1. Don’t end up with one parent doing all the caring and the other doing all the earning unless you really cannot avoid it.

2. Both spend time alone with your baby. Both become competent and confident with him/her and learn your different parenting styles.

3. Mothers: put yourself first sometimes (and fathers – let them do this). Mothers who make the children such a big part of their lives that everything else is forgotten often become depressed.

4. Fathers: move mountains to get flexible work, even if it gives you only a few extra hours with your baby every week.

5. Talk and listen. Don’t just barge into the role you think is yours – find out if your partner is happy with what this means for them.

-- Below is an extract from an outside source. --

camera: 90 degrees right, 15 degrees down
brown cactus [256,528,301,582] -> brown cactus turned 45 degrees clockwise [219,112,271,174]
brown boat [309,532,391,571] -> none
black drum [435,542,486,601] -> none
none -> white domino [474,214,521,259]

Things will then feel fairer, you will be more loving and less stressed – which will also be good for your sex life.

6. Make time for each other and do things you used to do before you had children. A happy couple relationship means happier children.

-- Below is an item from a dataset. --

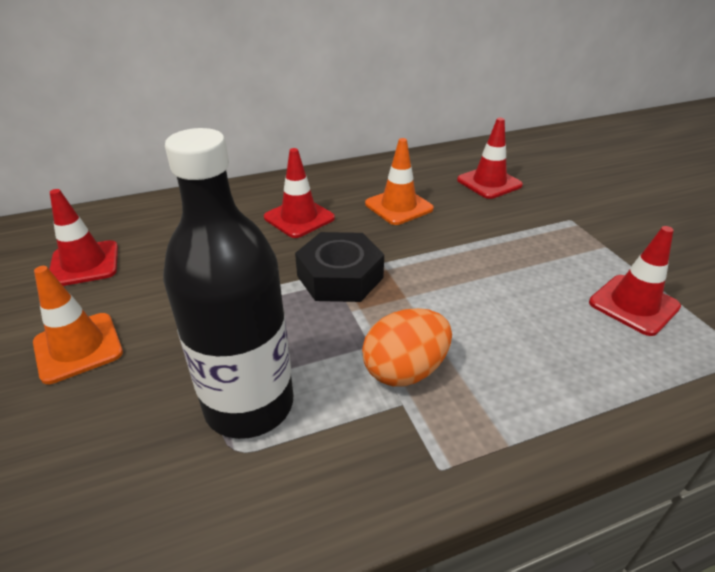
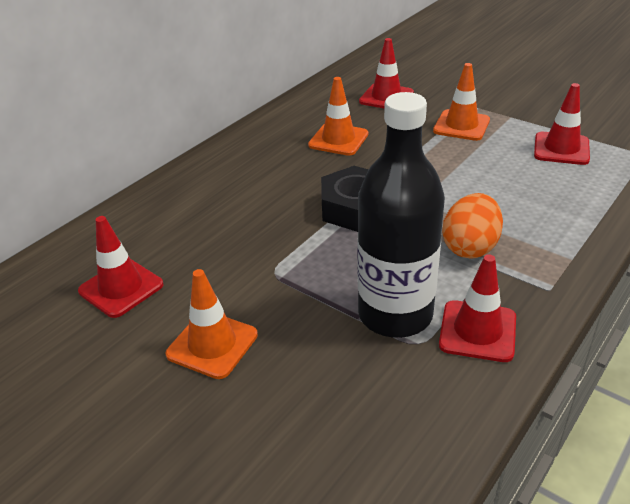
camera: 30 degrees left, 0 degrees up
red traffic cone [264,148,335,238] -> red traffic cone moved to [439,254,516,362]
none -> orange traffic cone [433,63,490,141]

7. Don’t feel guilty about working – nearly all mothers and fathers for all of human history have had to work.

8. If moving house could mean a smaller mortgage or more involved grandparents, think hard about it.

9. Each agree to do the one task around the house that the other likes least. If you can afford it, pay for some of the tasks to be done for you.

  • barbara

    I'd say; Enjoy being a parent. Laugh with your children. Enjoy the beautiful nature together with the family. Show your children what you think is worth seeing, reading, listening, doing…Love your children, love your husband/wife, love the people you live with. Don't take neither downs nor ups to seriously. Treasure a moment and be grateful.

  • Becklaxton

    And I'd add: take equal responsibility. Discuss the rules, how you're going to treat tricky areas such as eating and sleeping, agree on solutions so you've both got a common goal and rules that are consistent. It's all too easy for one person to set the agenda, and as the child gets older it will become ever more important for you to present a united front. My partner, with two older children, has a cardinal rule of never contradicting each other in front of the children, and that's good for babies too – they learn quickly if they can play each of you off the other.